Selected text
===
Cross-linkable ethylene polymer composition comprising epoxy-groups and a cross-linking agent

Abstract

The present invention relates to an ethylene polymer composition comprising: (A) an ethylene polymer comprising epoxy-groups, and (B) a cross-linking agent comprising: (B1) an organo-metallic Lewis acid, and at least one of: (B2) a compound comprising at least one amino group; and (B3) a compound comprising at least one hydroxyl group.

Claims

1. An ethylene polymer composition comprising: (A) an ethylene polymer comprising epoxy-groups, and (B) a cross-linking agent comprising (B1) an organo-metallic Lewis acid, and at least one of: (B2) a compound comprising at least one amino group; and (B3) a compound comprising at least one hydroxyl group.

2. The ethylene polymer composition according to claim 1, wherein said organo-metallic Lewis acid (B1) is a compound according to formula (I):
M.sup.m+L.sub.n  (I) wherein M is an element selected from lanthanides or an element of groups 2 to 14 of the IUPAC periodic table (1989) except the elements of the group 7 of the IUPAC periodic table (1989) and Be, C, Si, Ge, Tl, Pb, Tc, Hg and Cd; each L is the same or different and is a ligand linked to M; and m is 1 to 4, and n is 1 to 4, with the proviso that m-n is 0.

3. The ethylene polymer composition according to claim 1, wherein said organo-metallic Lewis acid is a compound of formula: TiL.sub.4.
===
Stored data
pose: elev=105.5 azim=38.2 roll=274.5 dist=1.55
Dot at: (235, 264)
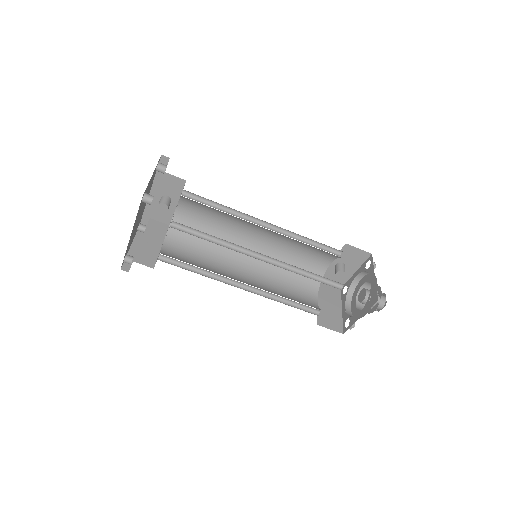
===
Request
Reproduce the patent text on the cross-linkable ethylene polymer composition word for word, in full. The data after the patent text does not figure in this exercise.

Answer for the task
Cross-linkable ethylene polymer composition comprising epoxy-groups and a cross-linking agent

Abstract

The present invention relates to an ethylene polymer composition comprising: (A) an ethylene polymer comprising epoxy-groups, and (B) a cross-linking agent comprising: (B1) an organo-metallic Lewis acid, and at least one of: (B2) a compound comprising at least one amino group; and (B3) a compound comprising at least one hydroxyl group.

Claims

1. An ethylene polymer composition comprising: (A) an ethylene polymer comprising epoxy-groups, and (B) a cross-linking agent comprising (B1) an organo-metallic Lewis acid, and at least one of: (B2) a compound comprising at least one amino group; and (B3) a compound comprising at least one hydroxyl group.

2. The ethylene polymer composition according to claim 1, wherein said organo-metallic Lewis acid (B1) is a compound according to formula (I):
M.sup.m+L.sub.n  (I) wherein M is an element selected from lanthanides or an element of groups 2 to 14 of the IUPAC periodic table (1989) except the elements of the group 7 of the IUPAC periodic table (1989) and Be, C, Si, Ge, Tl, Pb, Tc, Hg and Cd; each L is the same or different and is a ligand linked to M; and m is 1 to 4, and n is 1 to 4, with the proviso that m-n is 0.

3. The ethylene polymer composition according to claim 1, wherein said organo-metallic Lewis acid is a compound of formula: TiL.sub.4.